▶ Task to complete: Report only how many lines below include "ctrl".

▶ Provided data:

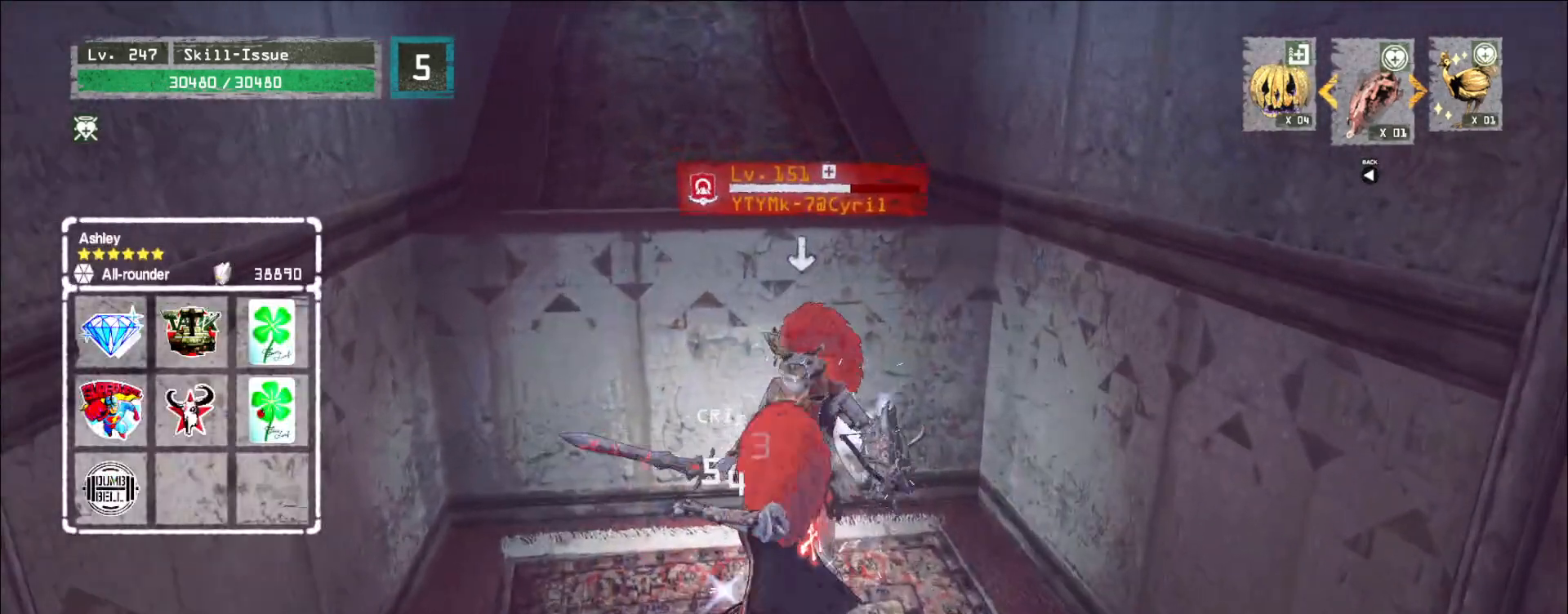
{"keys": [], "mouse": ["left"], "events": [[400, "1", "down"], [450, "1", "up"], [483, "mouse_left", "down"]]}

--

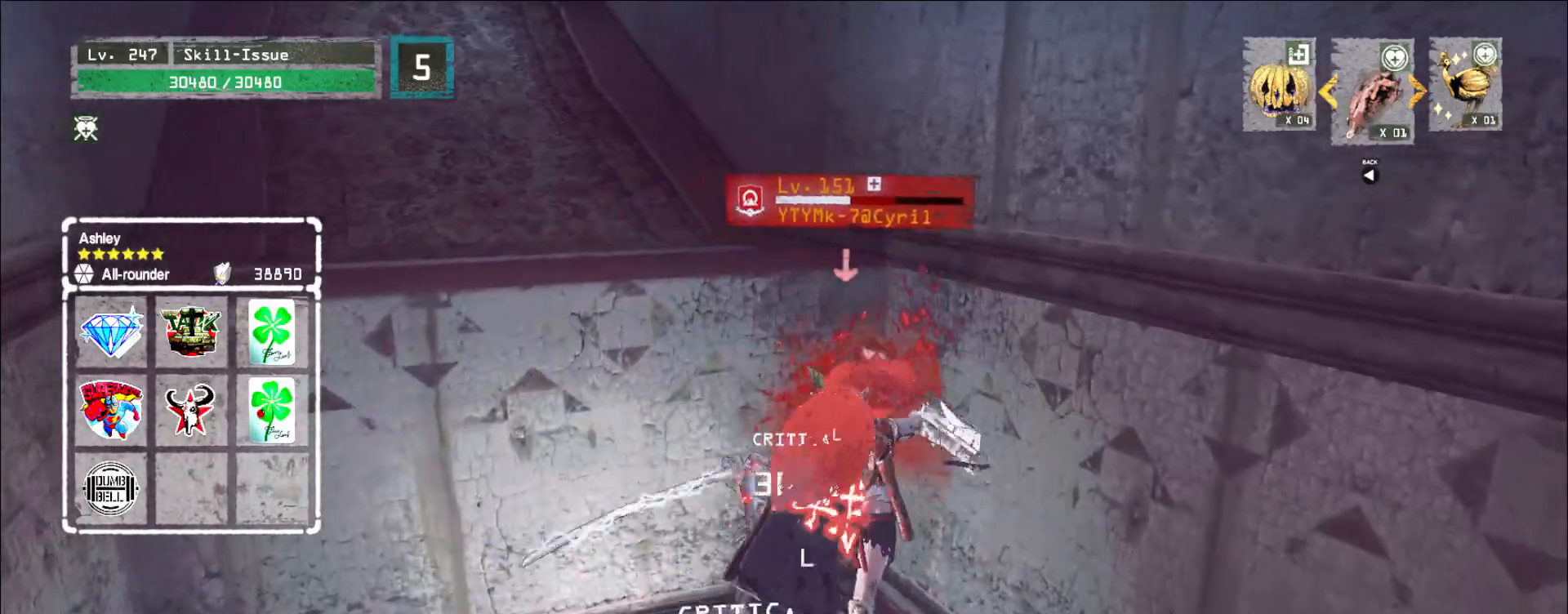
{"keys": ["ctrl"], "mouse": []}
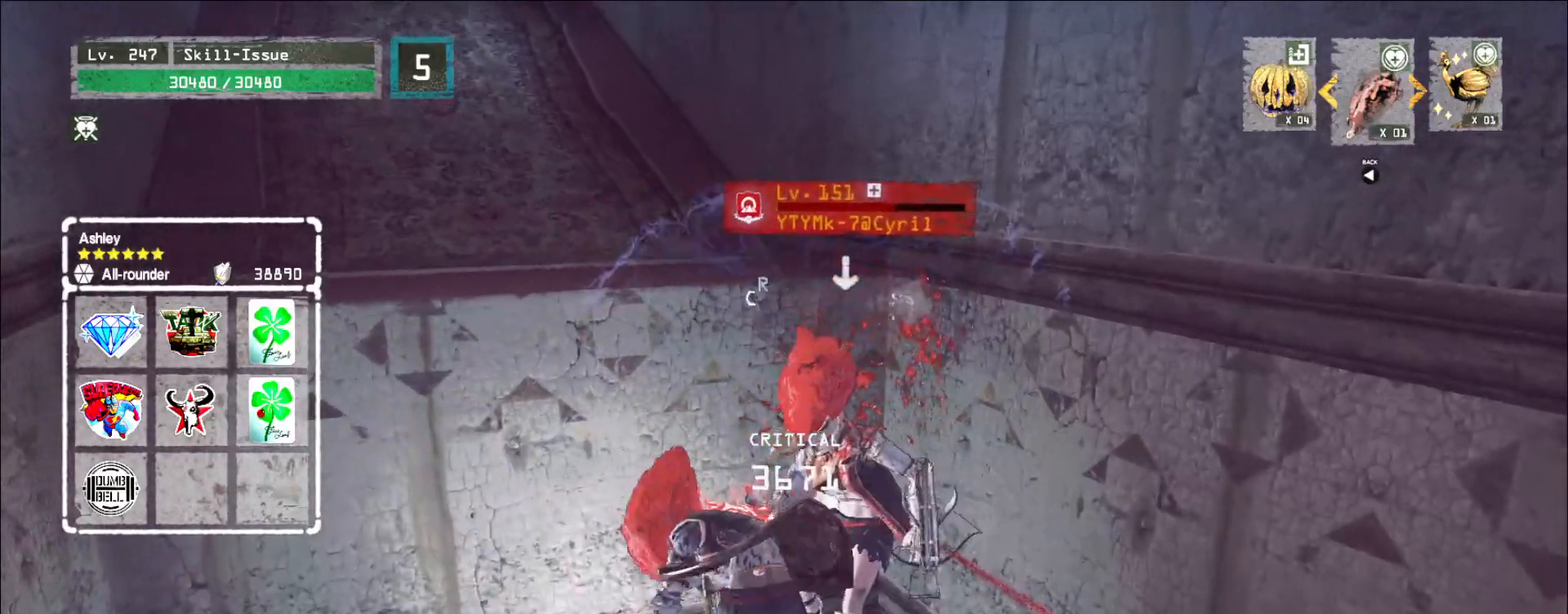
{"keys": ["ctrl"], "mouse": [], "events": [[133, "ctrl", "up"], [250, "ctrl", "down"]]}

▶ Answer section: 2